# First Cheese smoke and first time using Amazen tube.



## prowler53 (Feb 13, 2017)

Well I was at Cabelas over the weekend and planned on picking up some hickory wood chips, when I spotted the Amazen

Expandable Tube on the shelf.  I seen all the reviews on here about how good it works and decided to buy it.  I wanted to

grab some Hickory pellets also, but they were sold out.  I stopped at Walmart on the way home and found some B&B brand

Pellets which I never heard of, but I wanted to try smoking some cheese on Sunday with the Amazen tube.  I grabbed a bag

of Pellets as well as several types of cheese to smoke.  Cheddar, Swiss, Jalapeno Jack, Pepper Jack, Horseradish and a few

others.  I filled the tube within an inch of the top and fired it up with a propane torch.  Got it good and hot with red embers

and waited for the flame to dye out.  I placed it in the bottom of my MES 30 and loaded up the 2 top racks with cheese

cut into 1/2 LB Blocks. I'm not sure what the internal temp was during the smoke as I had never checked it, but it was

Mid 30's outside and I didn't use any additional heat other than the Amazen tube.  After 2 hrs I decided to pull the cheese

and it looked like it had done well as far as color, and it didn't melt, so I think it turned out ok.  All the cheese had an orange

coloring and after letting it rest at room temp for about 1 1/2 hrs it seemed to get firm on the outside. I have not tried

any of the cheese yet.  I vacuum sealed it and put it in the fridge for the recommended 2 weeks.  The only thing I'm worried

about is during the first 30 minutes of smoking I was getting a heavy white smoke which then slowed down, but still seemed

white rather than TBS.  When I checked the pellets they were black like charcoal, not grey like

my wood chips get.  This is the first time using pellets so I'm not sure what to expect after burning.  I started the smoke

with the vent open all the way, and decided to try closing it 1/2 way to slow down the dense white smoke, which seemed

to help, but I never really got that TBS that you look for.  I'm not sure if I did something wrong, and I hope I'm not going

to end up gagging on the cheese I just smoked.  I guess I'll have to wait 2 weeks to find out. :)


----------



## SmokinAl (Feb 14, 2017)

In a MES 30, you may find that the tube puts out too much smoke.

The tray may be a better option for you.

Al


----------



## daveomak (Feb 14, 2017)

• _DATA SECTION_:
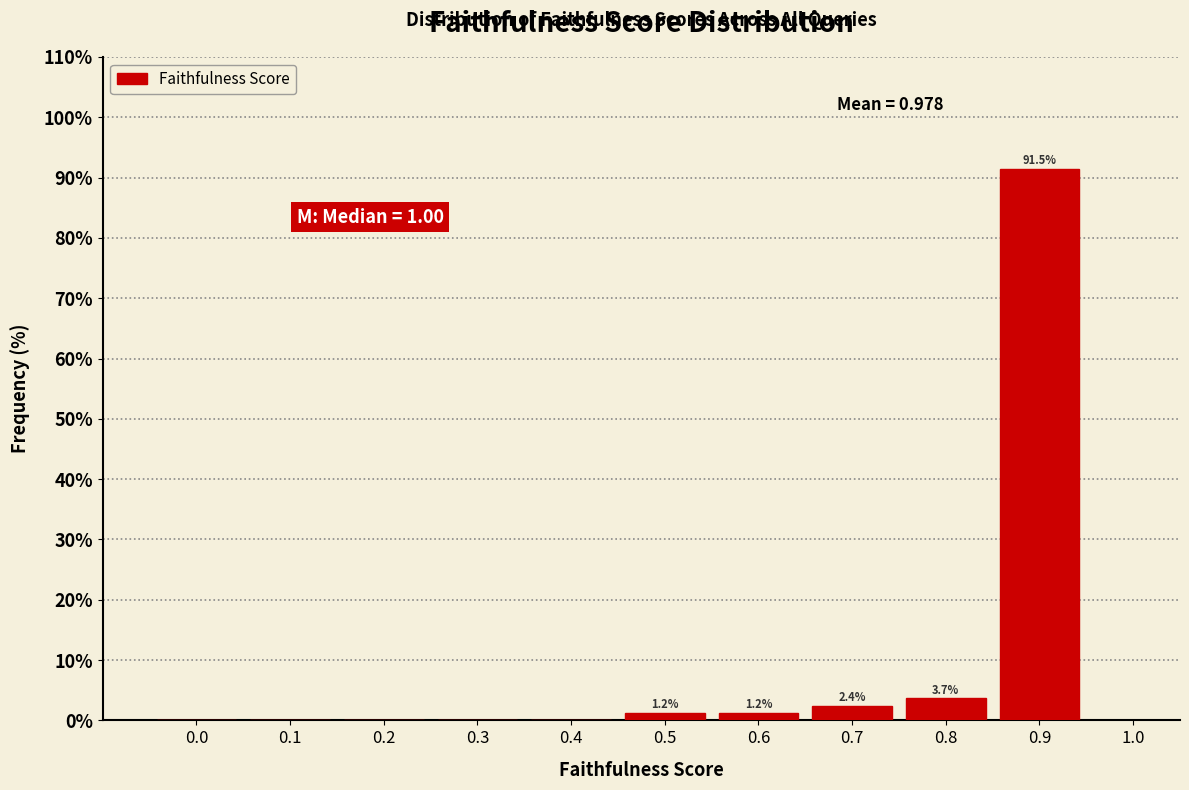

Reading right to left, transcribe all the data shown in this chart.

0.9=91.5	0.8=3.7	0.7=2.4	0.6=1.2	0.5=1.2	0.4=0.0	0.3=0.0	0.2=0.0	0.1=0.0	0.0=0.0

• _TASK INSTRUCTIONS_:
Copy the passage of the cheese-smoking thread starting with "any of the cheese" and going on through "find out. :)", swapping in "damper" wherever "vent" appears. The material has no connection to the cheese-smoking thread.

• _WRITTEN SOLUTION_:
any of the cheese yet.  I vacuum sealed it and put it in the fridge for the recommended 2 weeks.  The only thing I'm worried

about is during the first 30 minutes of smoking I was getting a heavy white smoke which then slowed down, but still seemed

white rather than TBS.  When I checked the pellets they were black like charcoal, not grey like

my wood chips get.  This is the first time using pellets so I'm not sure what to expect after burning.  I started the smoke

with the damper open all the way, and decided to try closing it 1/2 way to slow down the dense white smoke, which seemed

to help, but I never really got that TBS that you look for.  I'm not sure if I did something wrong, and I hope I'm not going

to end up gagging on the cheese I just smoked.  I guess I'll have to wait 2 weeks to find out. :)